Figure 11b–d depict the dynamic trajectories of digital twin technology investment in the eastern, central, western, and northeastern regions, respectively. The central positions of the kernel density curves show little fluctuation, reflecting relatively slow improvement in digital twin investment within each region. At the same time, the trend of uneven investment distribution continues to intensify, highlighting persistent imbalances. This pattern of spectral evolution reveals that significant disparities in digital twin technology investment persist across regions, suggesting that achieving balanced regional development remains a long-term challenge.
- (1)
Intra-Regional Differences
As shown in
Figure 12, due to the significant investment gap between economically developed and less developed areas, the eastern region has the highest Gini coefficient for digital twin technology investment, indicating the greatest imbalance. In the central region, the development of digital twin technology is influenced by industrial development directions and government policies. The Gini coefficient shows a slight increase, reflecting a growing trend of investment concentration.

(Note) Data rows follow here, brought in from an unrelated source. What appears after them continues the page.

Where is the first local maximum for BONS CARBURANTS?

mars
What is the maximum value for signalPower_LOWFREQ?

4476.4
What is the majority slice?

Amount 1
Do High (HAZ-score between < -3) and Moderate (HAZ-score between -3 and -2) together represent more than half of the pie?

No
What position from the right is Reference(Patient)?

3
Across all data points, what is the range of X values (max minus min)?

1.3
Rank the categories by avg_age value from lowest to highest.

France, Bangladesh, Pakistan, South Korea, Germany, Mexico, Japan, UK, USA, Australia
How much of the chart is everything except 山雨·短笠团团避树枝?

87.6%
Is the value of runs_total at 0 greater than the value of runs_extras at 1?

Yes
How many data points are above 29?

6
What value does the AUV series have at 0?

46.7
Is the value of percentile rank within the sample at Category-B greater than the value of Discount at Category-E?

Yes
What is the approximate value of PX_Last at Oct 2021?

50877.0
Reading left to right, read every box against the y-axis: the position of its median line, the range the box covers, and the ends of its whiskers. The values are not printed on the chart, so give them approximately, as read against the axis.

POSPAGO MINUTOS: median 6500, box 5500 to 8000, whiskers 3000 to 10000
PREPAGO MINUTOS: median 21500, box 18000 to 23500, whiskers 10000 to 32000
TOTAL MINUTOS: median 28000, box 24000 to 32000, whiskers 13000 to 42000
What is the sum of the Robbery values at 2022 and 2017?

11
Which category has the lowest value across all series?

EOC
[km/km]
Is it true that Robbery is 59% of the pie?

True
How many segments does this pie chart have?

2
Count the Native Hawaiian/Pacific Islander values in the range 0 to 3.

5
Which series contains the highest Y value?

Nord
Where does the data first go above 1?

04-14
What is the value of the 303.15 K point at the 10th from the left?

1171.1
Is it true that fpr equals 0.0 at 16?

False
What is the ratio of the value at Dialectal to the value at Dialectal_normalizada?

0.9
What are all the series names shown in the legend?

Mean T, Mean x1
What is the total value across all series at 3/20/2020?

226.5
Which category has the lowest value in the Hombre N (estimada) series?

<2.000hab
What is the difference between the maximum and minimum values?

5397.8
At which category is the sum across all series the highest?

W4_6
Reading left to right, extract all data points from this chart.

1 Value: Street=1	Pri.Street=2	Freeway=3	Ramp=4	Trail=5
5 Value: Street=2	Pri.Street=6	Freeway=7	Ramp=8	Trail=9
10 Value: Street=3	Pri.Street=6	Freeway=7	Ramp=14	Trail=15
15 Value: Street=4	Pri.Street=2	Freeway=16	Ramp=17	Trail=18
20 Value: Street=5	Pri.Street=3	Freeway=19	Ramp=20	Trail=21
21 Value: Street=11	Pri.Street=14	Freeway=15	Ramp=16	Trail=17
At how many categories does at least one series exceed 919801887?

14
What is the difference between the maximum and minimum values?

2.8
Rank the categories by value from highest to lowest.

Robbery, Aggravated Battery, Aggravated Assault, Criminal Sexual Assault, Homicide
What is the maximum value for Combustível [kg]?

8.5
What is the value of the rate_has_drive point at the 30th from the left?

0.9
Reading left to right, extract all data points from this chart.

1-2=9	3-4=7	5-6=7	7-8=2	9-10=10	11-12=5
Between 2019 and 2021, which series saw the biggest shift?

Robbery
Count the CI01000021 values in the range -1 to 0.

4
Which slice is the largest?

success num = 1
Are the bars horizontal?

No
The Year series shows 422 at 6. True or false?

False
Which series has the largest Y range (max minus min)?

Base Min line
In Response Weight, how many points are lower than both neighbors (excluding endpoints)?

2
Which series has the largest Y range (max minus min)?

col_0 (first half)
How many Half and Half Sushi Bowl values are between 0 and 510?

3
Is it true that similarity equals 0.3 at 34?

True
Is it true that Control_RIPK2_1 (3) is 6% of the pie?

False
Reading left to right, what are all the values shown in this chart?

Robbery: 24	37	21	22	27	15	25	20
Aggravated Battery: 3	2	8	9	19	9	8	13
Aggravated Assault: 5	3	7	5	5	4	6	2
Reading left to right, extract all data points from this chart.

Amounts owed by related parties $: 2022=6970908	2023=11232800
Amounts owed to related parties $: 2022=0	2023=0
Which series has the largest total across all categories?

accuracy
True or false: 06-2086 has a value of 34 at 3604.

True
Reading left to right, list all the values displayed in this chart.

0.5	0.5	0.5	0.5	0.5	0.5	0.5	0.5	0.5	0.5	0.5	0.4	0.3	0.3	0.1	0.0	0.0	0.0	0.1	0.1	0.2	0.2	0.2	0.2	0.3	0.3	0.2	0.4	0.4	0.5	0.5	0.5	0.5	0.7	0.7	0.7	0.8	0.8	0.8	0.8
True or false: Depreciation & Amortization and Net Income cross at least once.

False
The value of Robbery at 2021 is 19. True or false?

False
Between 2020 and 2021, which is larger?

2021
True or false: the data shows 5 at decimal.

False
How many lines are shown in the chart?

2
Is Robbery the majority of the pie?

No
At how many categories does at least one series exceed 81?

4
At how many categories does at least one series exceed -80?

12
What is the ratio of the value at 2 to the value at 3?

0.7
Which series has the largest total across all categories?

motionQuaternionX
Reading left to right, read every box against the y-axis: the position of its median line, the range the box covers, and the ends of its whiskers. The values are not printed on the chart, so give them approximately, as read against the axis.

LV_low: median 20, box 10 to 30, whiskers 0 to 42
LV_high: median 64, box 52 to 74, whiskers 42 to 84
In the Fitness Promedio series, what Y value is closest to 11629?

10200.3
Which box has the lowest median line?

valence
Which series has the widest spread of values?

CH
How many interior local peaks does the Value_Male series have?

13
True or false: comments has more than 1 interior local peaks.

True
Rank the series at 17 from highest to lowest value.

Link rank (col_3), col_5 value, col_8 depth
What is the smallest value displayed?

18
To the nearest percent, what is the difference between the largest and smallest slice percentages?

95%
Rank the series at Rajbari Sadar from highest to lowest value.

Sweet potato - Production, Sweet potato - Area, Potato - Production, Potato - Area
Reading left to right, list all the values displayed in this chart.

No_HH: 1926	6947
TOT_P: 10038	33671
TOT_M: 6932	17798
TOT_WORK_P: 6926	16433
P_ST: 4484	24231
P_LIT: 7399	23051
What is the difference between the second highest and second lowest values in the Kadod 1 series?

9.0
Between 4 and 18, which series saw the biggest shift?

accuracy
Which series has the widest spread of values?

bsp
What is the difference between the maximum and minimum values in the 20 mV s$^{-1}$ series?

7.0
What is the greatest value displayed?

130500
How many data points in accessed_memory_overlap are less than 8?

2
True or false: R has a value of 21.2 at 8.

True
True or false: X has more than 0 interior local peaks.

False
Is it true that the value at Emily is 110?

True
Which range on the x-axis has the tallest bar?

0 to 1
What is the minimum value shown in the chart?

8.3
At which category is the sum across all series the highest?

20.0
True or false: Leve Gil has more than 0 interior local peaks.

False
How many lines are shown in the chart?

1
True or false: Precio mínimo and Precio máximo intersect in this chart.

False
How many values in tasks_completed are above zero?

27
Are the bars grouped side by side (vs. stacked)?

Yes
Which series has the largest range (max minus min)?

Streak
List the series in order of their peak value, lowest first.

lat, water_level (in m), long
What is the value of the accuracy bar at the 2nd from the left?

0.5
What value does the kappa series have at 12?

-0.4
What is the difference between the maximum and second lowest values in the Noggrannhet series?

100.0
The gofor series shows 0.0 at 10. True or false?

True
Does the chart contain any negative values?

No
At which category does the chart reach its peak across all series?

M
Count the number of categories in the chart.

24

In the western region, affected by policy support and infrastructure investment, the investment level in digital twin technology reached its lowest point in 2015 and gradually recovered thereafter. This indicates that investment balance in the digital twin industry first deteriorated and then improved. The northeastern region has maintained relatively balanced investment in digital twin technology, with a relatively stable Dagum Gini coefficient, suggesting no significant trend of either concentration or dispersion in investment levels.
- (2)
Inter-Regional Differences
According to
Figure 13, there is a significant difference in the average values of the inter-regional Gini coefficients, ranked as follows: eastern region > central region > western region > northeastern region. Regarding the annual changes in inter-regional differences, in 2013, the inter-regional disparities nationwide, as well as between the eastern and northeastern regions, reached their peak. This indicates a lack of coordination in digital twin technology investment levels across regions, further exacerbating regional imbalances. In contrast, the inter-regional differences between the western and central regions remained relatively stable, reflecting a slower and more consistent pace of development in digital twin technology investment in these two regions, with smaller gaps between them.
- (3)
Main Sources of Differences
A further decomposition of the sources of disparity reveals that from 2013 to 2024, the average annual contribution rates of intra-regional differences, inter-regional differences, and transvariation density to overall disparity in the eastern, central, western, and northeastern regions were 37.67%, 33.21%, and 29.12%, respectively (see
Figure 14). The contribution of inter-regional transvariation density was significantly higher than that of intra-regional transvariation, indicating that differences between regions are the primary source of imbalance in the development of digital twin technology investment levels. These disparities are also heavily influenced by the COVID-19 pandemic and policy adjustments. The contribution of inter-regional transvariation density fluctuated significantly between 2011 and 2022, ranging from 33.105% to 44.58%, suggesting that disparities in digital twin technology investment between regions contributed substantially—and inconsistently—to the overall difference. The large variation in inter-regional transvariation during 2021–2023 is closely related to the economic and social imbalances caused by the pandemic. Furthermore, the overall trend of transvariation density from 2013 to 2024 shows considerable changes, indicating significant fluctuations in the overall excess variation in digital twin technology investment. The contribution of intra-regional transvariation density shows an upward trend, suggesting that disparities among cities within the same region have been increasing, thereby widening internal regional differences.